Radnor then went on to discuss another element he finds alluring about "Hunters" — that, even though it focuses directly on the impact that the Holocaust had on Jewish people, it also explores other people and their experiences with prejudice. Radnor said, "One of the things I love about 'Hunters' is it's not just Jews hunting the Nazis. It's a full makeup of all kinds of people, because everyone suffers under that kind of prejudice and persecution and genocidal tendencies."

Creator David Weil says telling the story of Hunters felt urgent

In a January 2023 interview with The Hollywood Reporter, following the release of Season 2, "Hunters" creator David Weil discussed what it was like to produce the show when there are so many recent, real-world examples of antisemitism.

Weil began by noting that Jewish people have been aware of and felt the effects of antisemitism for decades, but, in recent years, it has become more and more apparent to the world as a whole. Weil continued, "It's something that I think Jewish people have felt forever, and yet, society and culture are [now] seeing it in the way that we are. So, telling this story felt even more urgent, even more important, and you'll see echoes, particularly in the trial in episode eight, that speak to not only the violence and the genocide of the Holocaust, of what Adolf Hitler perpetrated, but also speaks to the kind of hatred, bigotry, prejudice, antisemitism, racism that lives on today."
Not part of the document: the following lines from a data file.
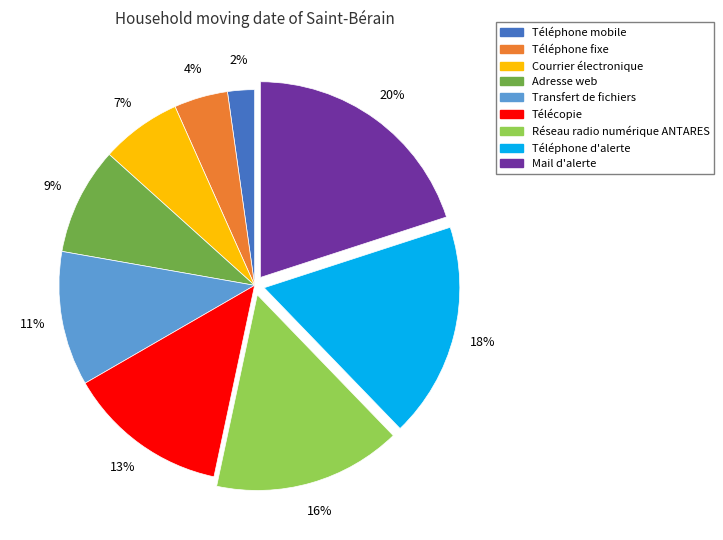

The Télécopie slice represents 5% of the pie. True or false?

False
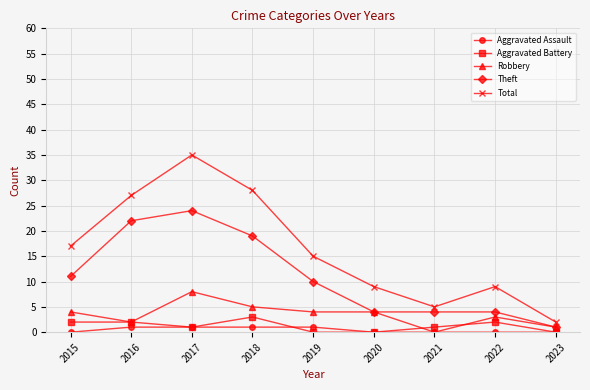

Reading left to right, list all the values displayed in this chart.

Aggravated Assault: 0	1	1	1	1	0	0	0	0
Aggravated Battery: 2	2	1	3	0	0	1	2	0
Robbery: 4	2	8	5	4	4	0	3	1
Theft: 11	22	24	19	10	4	4	4	1
Total: 17	27	35	28	15	9	5	9	2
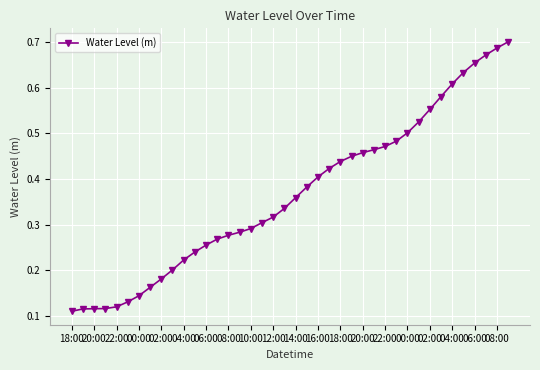

How many values are between 0 and 1?

40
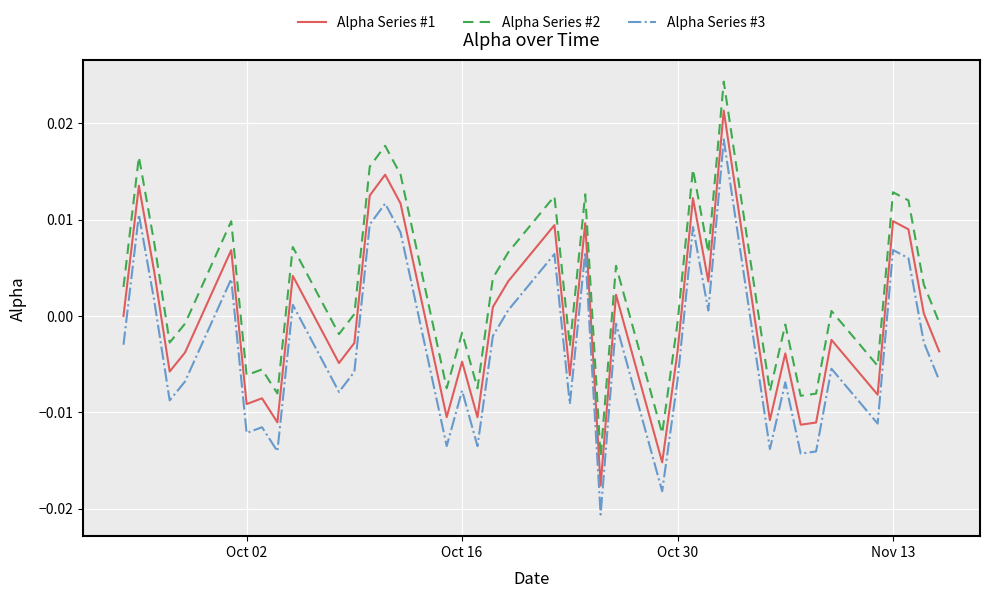

Rank the series by their maximum value, from highest to lowest.

Alpha Series #2, Alpha Series #1, Alpha Series #3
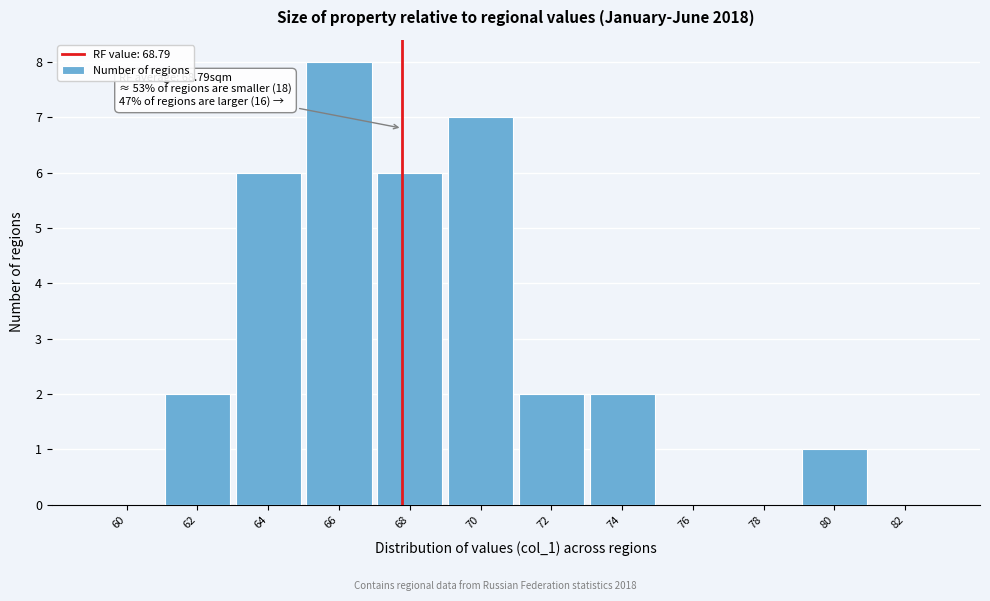

Reading left to right, list all the values displayed in this chart.

60=0	62=2	64=6	66=8	68=6	70=7	72=2	74=2	76=0	78=0	80=1	82=0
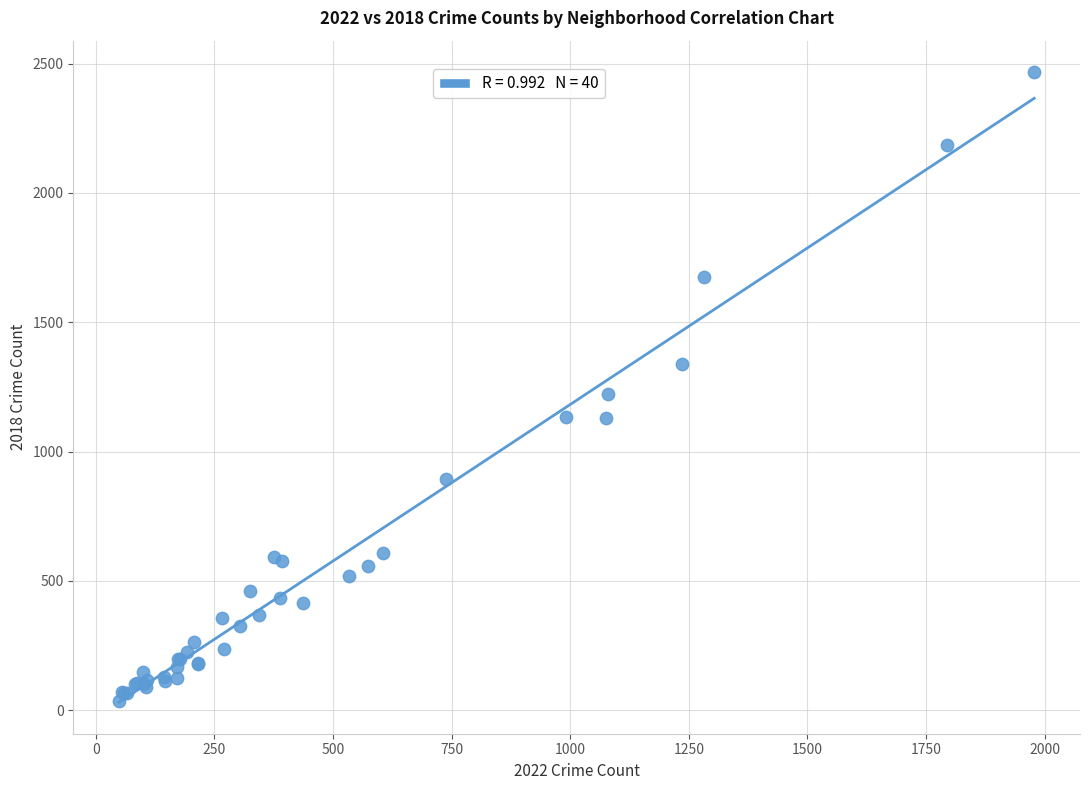

What Y value in the scatter plot is closest to 1251?

1224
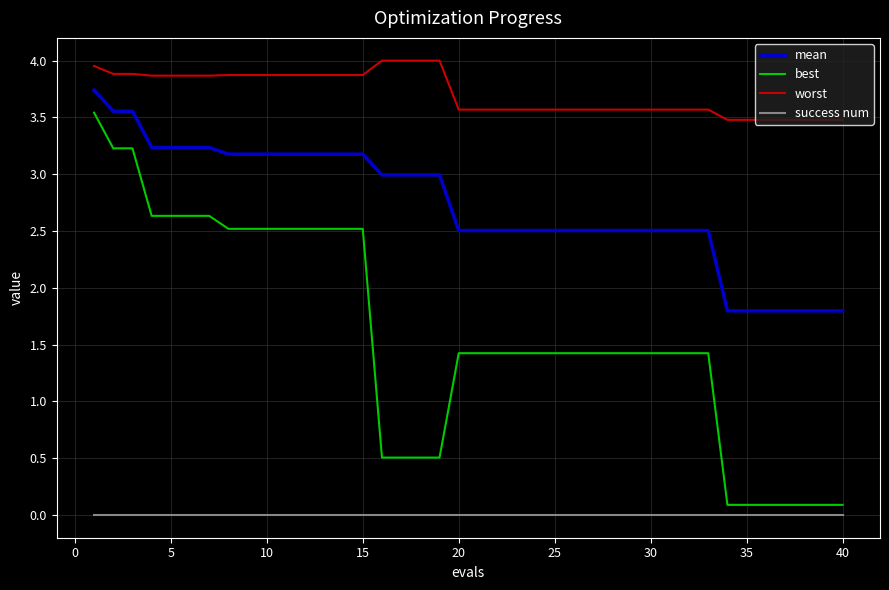

Rank the series by their average value, from lowest to highest.

success num, best, mean, worst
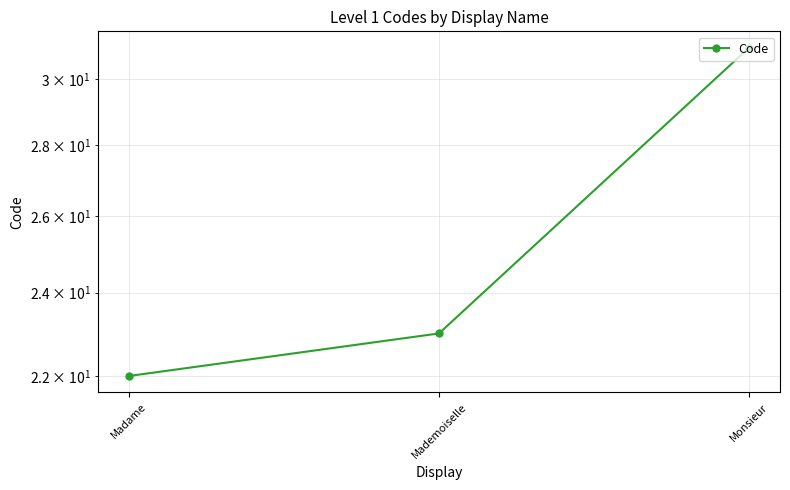

How many data points are less than 23?

1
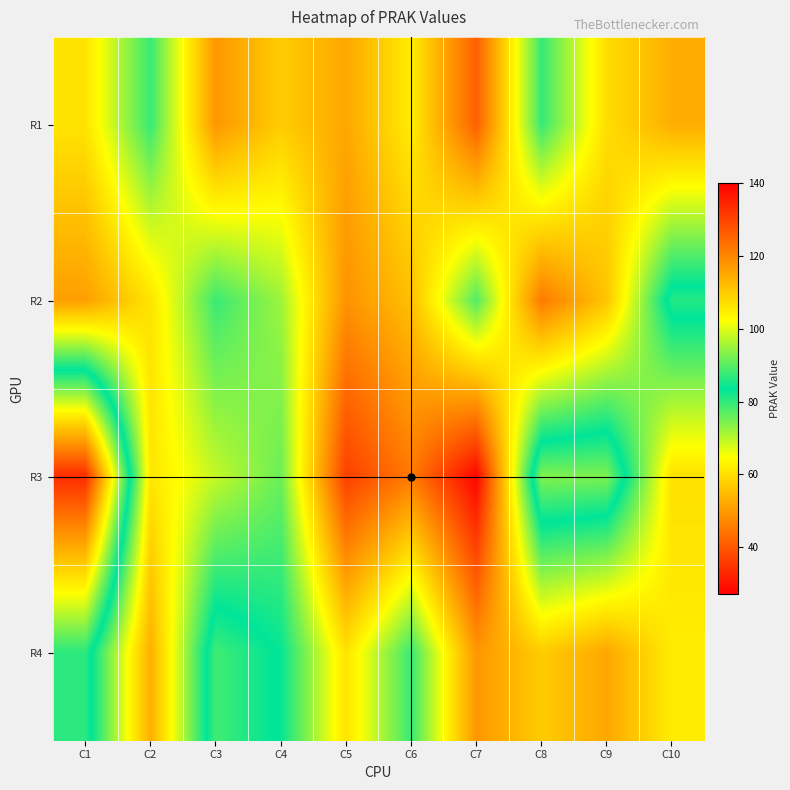

Which has a higher value, C5 or C2?

C2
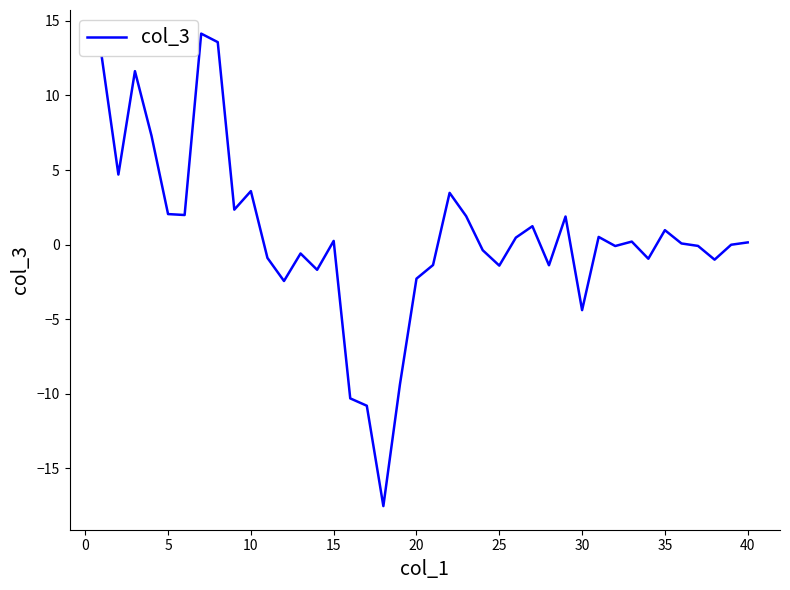

What is the maximum value shown in the chart?

14.1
By making "Hunters" — especially Season 2, which features the trial of Hitler, which never happened in real life — Weil hopes to deliver catharsis. He said, "I hope that the series provides a sense of catharsis, of wish-fulfillment, even in this fictional way, in this trial in episode eight, that people can come away feeling that our hunters got some sense of justice, that there is some sense of characters fighting for their right to exist and winning."